▶ [Activity 1]:
In the Hive ORC thread below, rewrite the paragraph beginning "By default the no of files inserted" more briefly, keeping its main facts.
▶ [Activity 2]:
In the Hive ORC thread below, which property setting is given to change the number of reducers to one?

▶ [Exercise passage]:
- Opening Delimiter -
I' am using INSERT OVERWRITE DIRECTORY to create a ORC file as shown below.
insert overwrite directory '/hdfs/temp_table/' stored as ORC
select COL_1 ,COL_2, COL_3...FROM TMP_TABLE;
I' am getting multiple part files in the results when i run this query , which i want to reduce to 1 single ORC file.
How can i merge all the small partfiles into a single file?
Hi @saravanan p
one way of doing it is modify the job to run it in single reducer so that the output will be a single file.
Use this property to change the reducer to one. set mapred.reduce.tasks=1;
By default the no of files inserted in a hive table depends on the size of a file, size of map job, size of reducer job. Based on the size no of files inserted in a hive table varies.
max(mapreduce.input.fileinputformat.split.minsize, min(mapreduce.input.fileinputformat.split.maxsize, dfs.block.size))
If you have reducers running, then you should also look at
hive.exec.max.created.files, mapred.reduce.tasks, hive.exec.reducers.bytes.per.reducer
Hope it helps!
ALTER TABLE istari [PARTITION partition_spec] CONCATENATE;
reducing the tasks may impact the overall the performance(however alter also run mr and consume resources.)
post to your insert you can run a alter table statement.
more on the same can be found at ORC documentation
Hi @saravanan p
Wondering if this might be of interest to you: I was able to concatenate an external table which originally had large number of small orc files into small number of huge orc files. I suppose it might work on internal tables as well
Our HDP is: 2.5.3
- Closing Delimiter -
▶ [Available data]:
- Opening Delimiter -
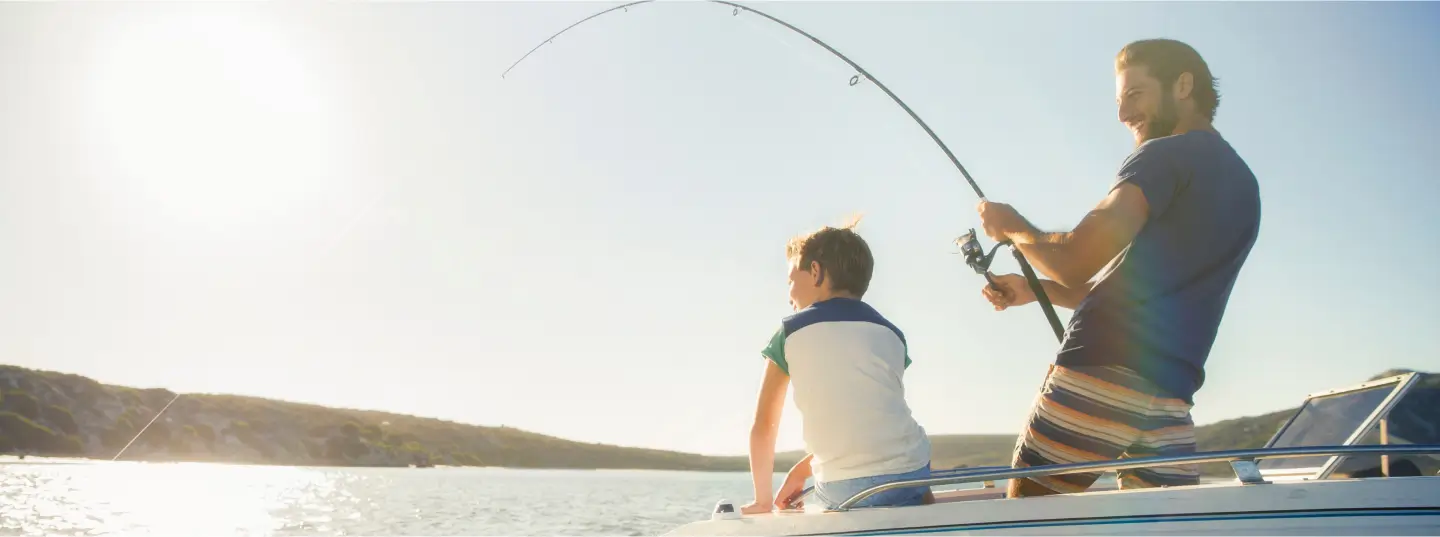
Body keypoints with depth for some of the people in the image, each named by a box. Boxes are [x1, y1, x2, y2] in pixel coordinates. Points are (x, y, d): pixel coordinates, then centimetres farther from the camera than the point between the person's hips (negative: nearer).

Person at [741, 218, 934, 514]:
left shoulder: (790, 332, 5)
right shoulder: (891, 333, 14)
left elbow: (763, 426, 7)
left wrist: (763, 499, 18)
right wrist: (800, 471, 26)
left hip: (843, 490, -2)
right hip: (910, 472, 3)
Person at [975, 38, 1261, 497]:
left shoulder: (1165, 156, -2)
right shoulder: (1243, 183, 24)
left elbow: (1075, 262, -12)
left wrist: (1013, 227, 7)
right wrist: (1037, 290, 25)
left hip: (1099, 377, -8)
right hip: (1170, 399, 8)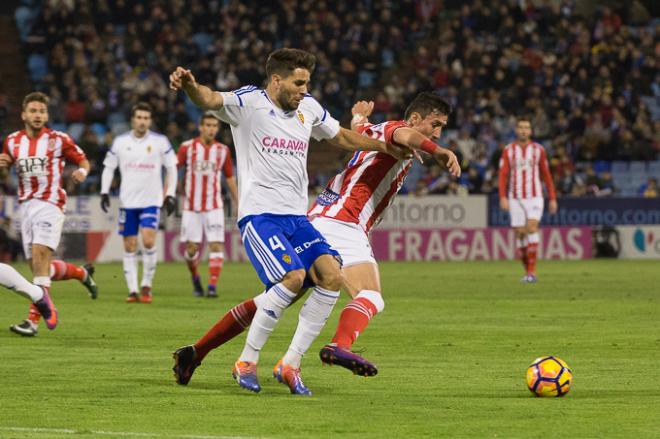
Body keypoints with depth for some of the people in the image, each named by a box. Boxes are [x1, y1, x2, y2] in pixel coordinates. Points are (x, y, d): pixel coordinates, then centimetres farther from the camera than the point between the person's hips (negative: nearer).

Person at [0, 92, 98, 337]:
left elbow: (83, 161, 6)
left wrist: (82, 172, -17)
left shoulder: (59, 140, -3)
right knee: (40, 268, 7)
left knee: (40, 258, -20)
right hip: (26, 206, 6)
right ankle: (83, 273, 37)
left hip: (50, 204, -5)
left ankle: (33, 320, -24)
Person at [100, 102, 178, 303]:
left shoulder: (160, 141, 0)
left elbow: (171, 167, 6)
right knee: (129, 247, 2)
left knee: (148, 241, -17)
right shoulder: (120, 142, 3)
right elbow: (109, 167, 10)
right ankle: (132, 290, 7)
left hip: (151, 201, -2)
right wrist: (104, 192, -1)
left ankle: (146, 286, -3)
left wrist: (170, 195, 0)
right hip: (128, 202, 2)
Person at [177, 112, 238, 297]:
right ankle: (195, 279, 28)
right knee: (191, 247, 2)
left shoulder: (223, 150, 4)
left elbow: (230, 178, 12)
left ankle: (212, 286, -11)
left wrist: (239, 204, 13)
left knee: (216, 245, -12)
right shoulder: (188, 147, -2)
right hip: (191, 207, -1)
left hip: (214, 207, 1)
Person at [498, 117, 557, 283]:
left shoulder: (538, 149, 4)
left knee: (532, 228, -19)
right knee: (520, 233, 1)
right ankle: (527, 271, 15)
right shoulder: (508, 150, 3)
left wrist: (553, 198, 6)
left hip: (534, 197, -2)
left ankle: (532, 270, -19)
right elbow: (503, 175, -2)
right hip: (515, 199, 2)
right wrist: (503, 197, -14)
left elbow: (546, 175, 8)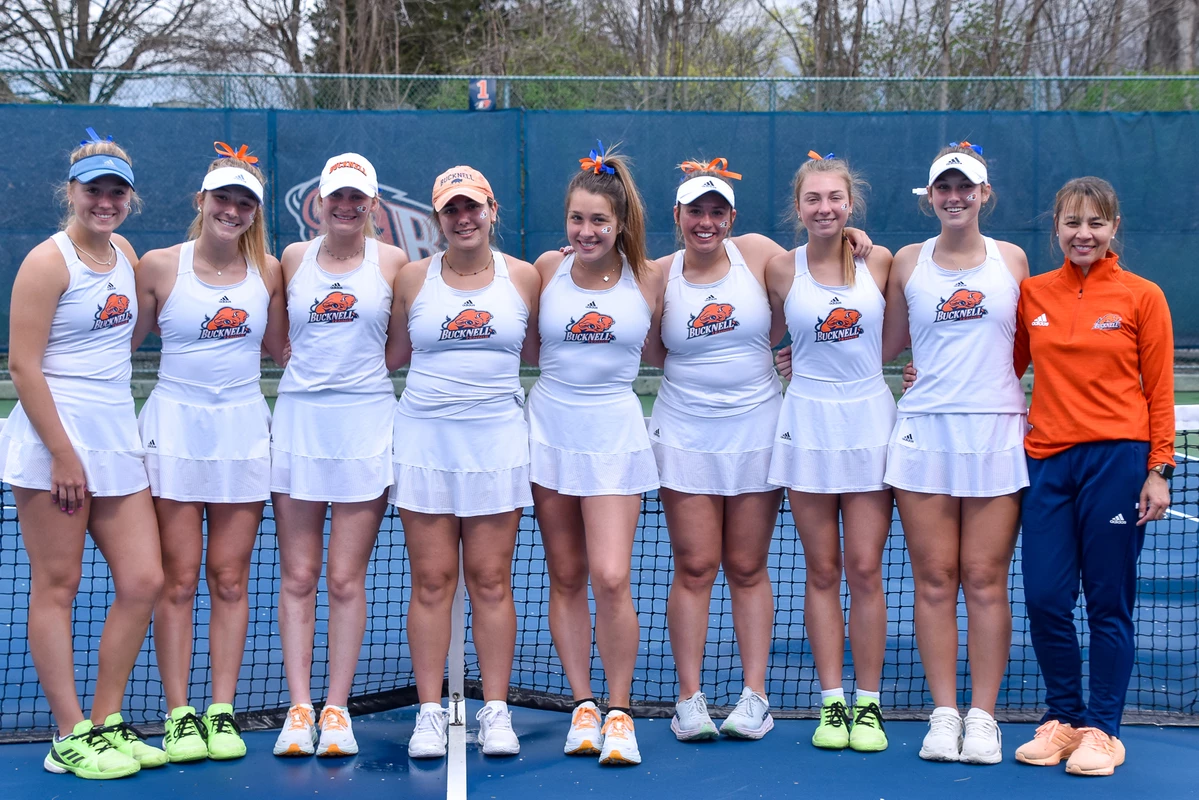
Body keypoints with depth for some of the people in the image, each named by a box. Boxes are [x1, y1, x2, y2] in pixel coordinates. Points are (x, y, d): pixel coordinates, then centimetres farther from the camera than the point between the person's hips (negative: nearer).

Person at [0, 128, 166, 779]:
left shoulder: (125, 255, 12)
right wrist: (63, 453, -17)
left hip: (116, 442, 7)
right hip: (54, 440, -7)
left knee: (143, 582, 4)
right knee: (56, 587, 0)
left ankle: (106, 724, 16)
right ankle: (71, 739, 6)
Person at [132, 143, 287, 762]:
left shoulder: (268, 270, 5)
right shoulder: (160, 265, -2)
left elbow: (282, 350, 15)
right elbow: (121, 343, 6)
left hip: (243, 432, 2)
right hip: (174, 428, -2)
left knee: (230, 579, 4)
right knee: (178, 578, -1)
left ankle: (222, 713, 11)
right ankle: (179, 716, 6)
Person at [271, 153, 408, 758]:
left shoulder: (393, 261, 3)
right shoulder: (294, 258, 8)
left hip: (366, 421, -2)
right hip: (298, 418, 2)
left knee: (346, 578, 0)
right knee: (297, 577, 1)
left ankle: (337, 709, 7)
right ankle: (299, 709, 5)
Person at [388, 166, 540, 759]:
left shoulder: (523, 277, 5)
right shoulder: (414, 277, 5)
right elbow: (392, 355, 11)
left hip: (497, 439, 0)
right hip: (425, 439, 0)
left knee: (491, 581, 2)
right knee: (431, 582, 1)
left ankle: (495, 711, 9)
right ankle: (430, 713, 7)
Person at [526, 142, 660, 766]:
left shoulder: (648, 280, 0)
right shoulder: (547, 269, 2)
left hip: (614, 434, -2)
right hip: (550, 428, 2)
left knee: (610, 578, -11)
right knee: (566, 578, 6)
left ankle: (618, 711, 3)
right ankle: (582, 705, 17)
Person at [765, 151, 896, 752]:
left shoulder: (879, 262, 1)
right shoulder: (781, 269, 0)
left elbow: (894, 338, 12)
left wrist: (854, 367, 8)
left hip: (869, 421, 0)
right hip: (807, 424, 0)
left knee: (865, 570, -1)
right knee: (821, 571, 4)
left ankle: (868, 704, 8)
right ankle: (831, 702, 11)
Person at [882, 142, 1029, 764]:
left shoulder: (1011, 259, 8)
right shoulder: (908, 263, 8)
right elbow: (884, 343, 18)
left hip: (996, 433, 0)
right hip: (924, 432, 1)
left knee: (985, 580, -1)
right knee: (934, 579, 0)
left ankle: (982, 716, 6)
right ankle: (943, 714, 7)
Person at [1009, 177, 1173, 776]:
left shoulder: (1142, 296, 1)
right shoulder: (1032, 293, 8)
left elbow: (1160, 390, 1)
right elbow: (1007, 368, 17)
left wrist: (1158, 470, -4)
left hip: (1116, 458, -3)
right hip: (1047, 459, 3)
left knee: (1108, 602, 3)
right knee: (1044, 598, 2)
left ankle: (1103, 730, 15)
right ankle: (1063, 718, 19)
- Closing Delimiter -
▶ [Answer area 1]:
By default, the number of files inserted into a Hive table depends on the file size, the map job size, and the reducer job size, so it varies with size.

▶ [Answer area 2]:
set mapred.reduce.tasks=1;